# Inkompatibilität meiner RCP Anwendung zwischen JAVA 1.5 & JAVA6



## SaSa83 (8. Apr 2009)

Hallo, 

ich bin neu hier und habe gleich mal eine Frage. 
Ich habe ein Plugin, das nur ein Satz von JARs enthält (com.xyz.lib) 
Und ein Plugin, dass eine Eclipse RCP Anwendung enthält (com.xyz.core) und das com.xyz.lib nutzt. 

Nun zu meinem Problem. 
Meine Eclipse RCP Anwendung soll ab JAVA 1.5 (Vorgabe vom Chef) funktionieren. Da JAVA 1.5 jedoch die Stax API noch nicht hat habe ich ich eine JAR eingebunden (im lib projekt), welche die Klassen javax.xml.stream.* enthält. 

Soweit so gut. Wenn ich nun jedoch meine Applikation unter JAVA 1.6 ausführe tritt ein LinkageError auf. Natürlich: Weil die Klasse die das Eclipse Framework laden will (die aus dem JRE6) nicht identisch mit der Klasse aus meiner JAR ist: 



> loader constraint violation: when resolving method "com.ctc.wstx.stax.WstxOutputFactory.createXMLStreamWriter(Ljava/io/OutputStream;Ljava/lang/StringLjavax/xml/stream/XMLStreamWriter;" the class loader (instance of org/eclipse/osgi/internal/baseadaptor/DefaultClassLoader) of the current class, com/stegmannsystems/aps/desktop/singlemedia/ImageMetadataIO, and the class loader (instance of org/eclipse/osgi/internal/baseadaptor/DefaultClassLoader) for resolved class, com/ctc/wstx/stax/WstxOutputFactory, have different Class objects for the type javax/xml/stream/XMLStreamWriter used in the signature




Ich habe gehört es soll irgendwie möglich sein JARs nur unter bestimmten Bedingungen einzubinden (zB JAVA Version < 6). 
Weiß hier jemand wie das geht? Ich google schon seit 3 Stunden ohne eine Lösung zu finden. 

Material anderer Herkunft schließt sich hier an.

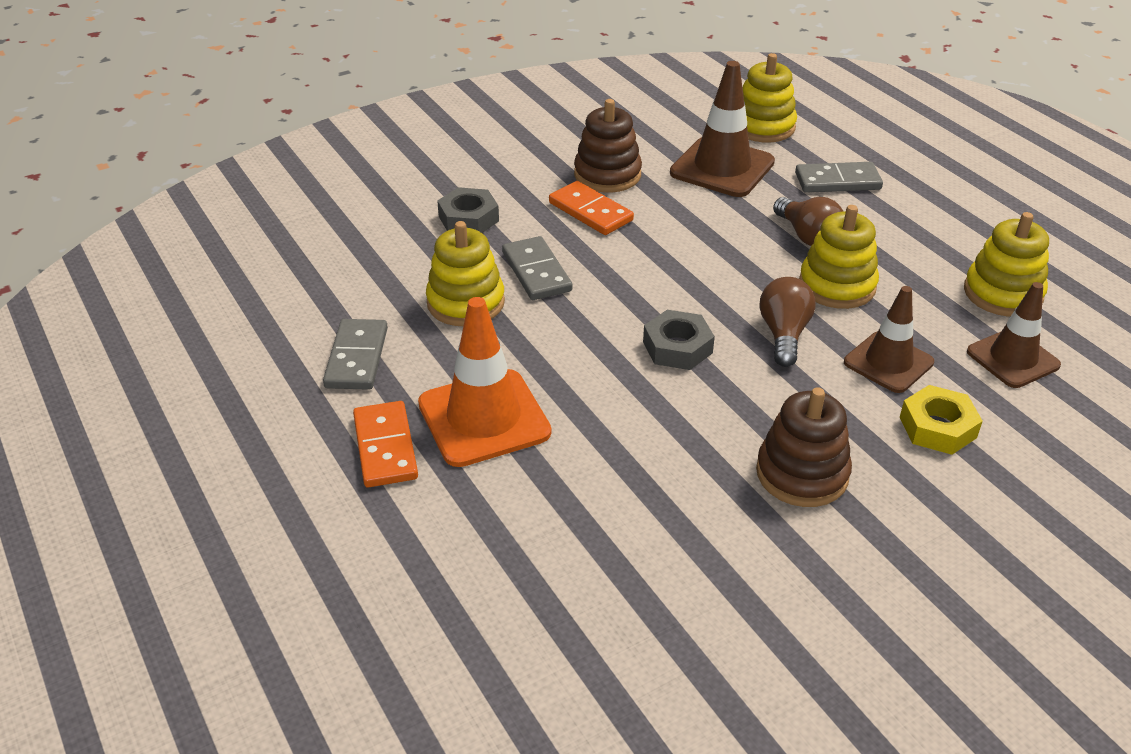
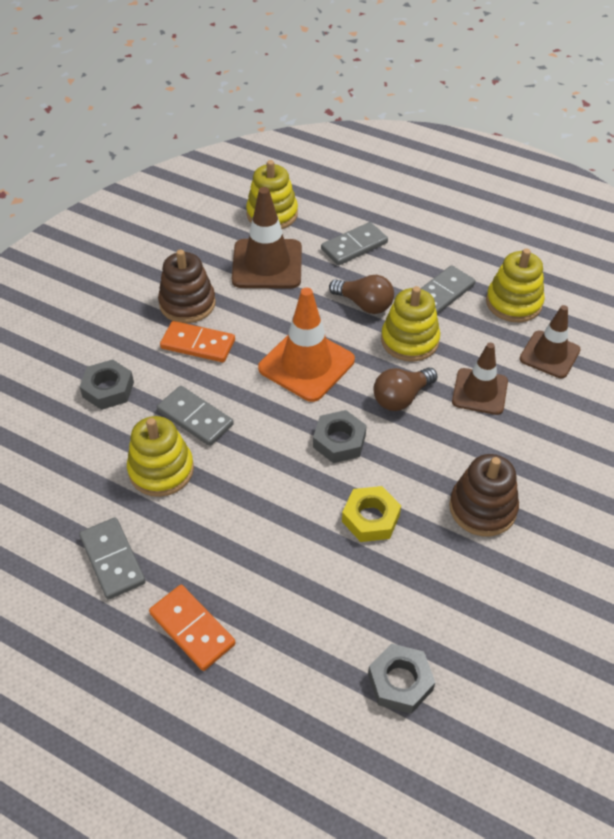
camera: 30 degrees left, 10 degrees up
(484, 418) = (246, 567): orange traffic cone -> orange traffic cone (306, 364)
(567, 594) = (400, 682): none -> grey nut
(784, 334) = (401, 398): brown light bulb -> brown light bulb turned 105 degrees counterclockwise
(914, 255) = (442, 293): none -> grey domino
(937, 427) = (539, 431): yellow nut -> yellow nut (370, 518)

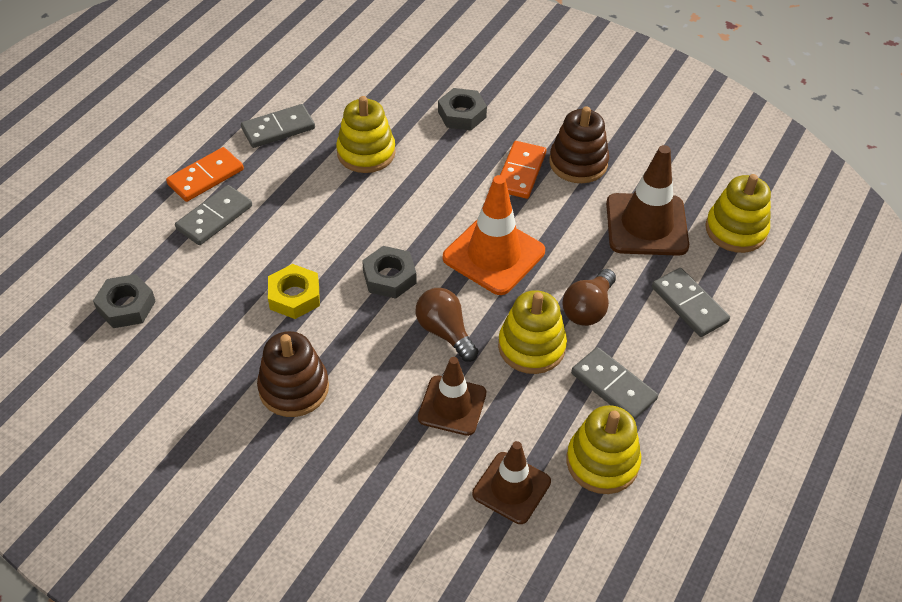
camera: 90 degrees right, 0 degrees up
(195, 418) = (425, 173): grey domino -> grey domino (214, 217)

Das soll man irgendwie mit Features machen können, welche nur unter bestimmten Vorraussetzungen mit geladen werden. Mehr weiß ich leider nicht.


----------



## foobar (8. Apr 2009)

Ja, du könntest dir ein Feature für Java 1.5 und eins für 1.6 machen. In dem Feature kannste unterschiedliche Bundles zur Verfügung stellen.
Wenn du nicht direkt ein Bundle als Abhängigkeit angeben willst, kannste auch einfach die Klassen importieren.


----------



## Wildcard (8. Apr 2009)

Ich würde ein PlugIn Fragment empfehlen in das du die Bibliothek packst und das Fragment schreibt eine konkrete Java Version vor.


----------